Shikha Kumar in the Hindustan Times:
In an unnamed city, a young woman, Nadia, defies social convention by moving out of her parents’ home to live by herself. She works at an insurance company, rides a bike in a burkha, smokes pot and orders psychedelic mushrooms online. Saeed lives with his parents, works for a company that designs billboards and meets Nadia at an evening corporate class. As their romance blossoms, their city is ravaged by war – buildings fall prey to bombs, there are retaliatory air strikes, phone signals are lost and internet connectivity suspended. Hope comes in the form of magical black doors that take you to safer places and like many others, Saeed and Nadia flee to reach first Mykonos, then London and finally, Marin in California.

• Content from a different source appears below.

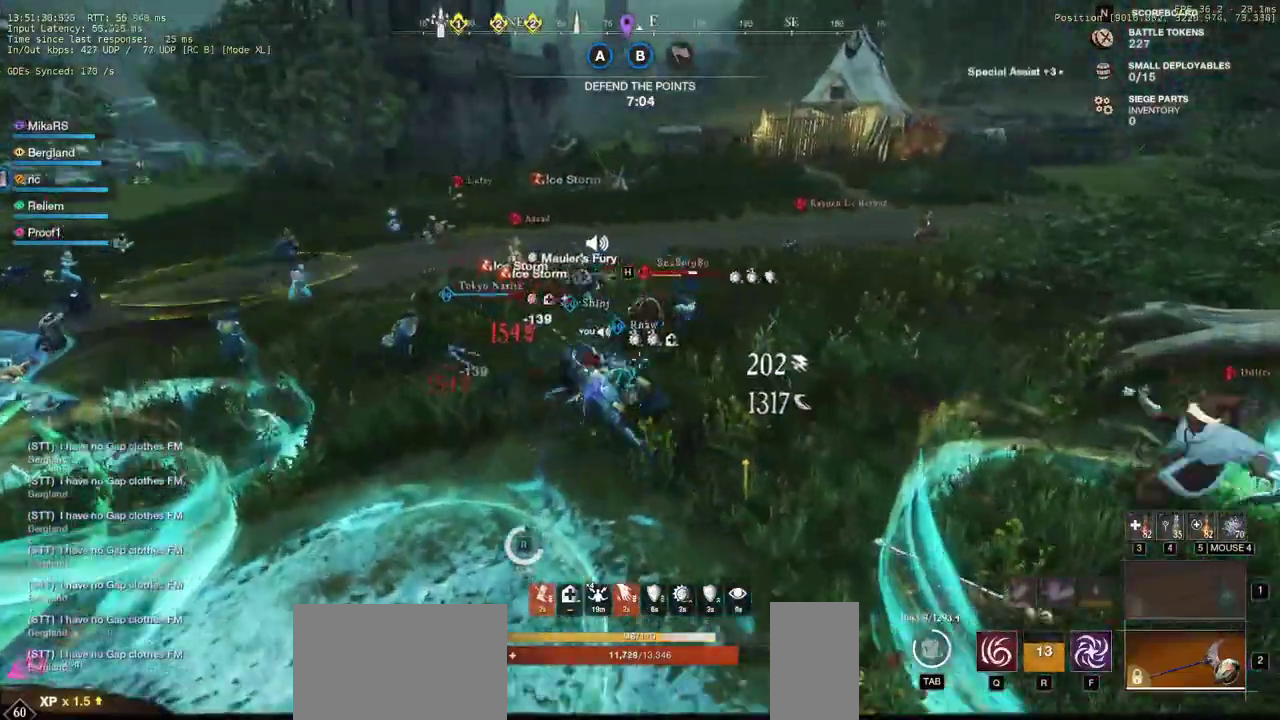
{"keys": ["w"], "mouse": [], "events": [[33, "mouse_left", "down"], [150, "mouse_left", "up"], [217, "mouse_left", "down"], [333, "mouse_left", "up"], [383, "mouse_left", "down"], [500, "mouse_left", "up"]]}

Mohsin Hamid’s Exit West captures the complicated dynamics of lovers-turned-refugees. Over a Skype interview from Lahore, the Man Booker Prize-nominated author discusses his newest work, creative restrictions and more.
What led you to writing about migration, something that’s both topical and political right now?
I’ve been thinking about migration, and the backlash against refugees for a long time. I also take it personally, as somebody who’s lived a lot of his time in America and Britain. For mongrelized, hybridized people like me, these walls that are coming up between countries are terrible as it makes it impossible to connect the two parts of yourself. Also, after I moved back to Lahore eight years ago, the horrors that have happened in Syria and other places make a part of your mind say ‘what if it happened here?’ I wanted to explore this through a kind of first love – a love between two people who are young and changing very rapidly.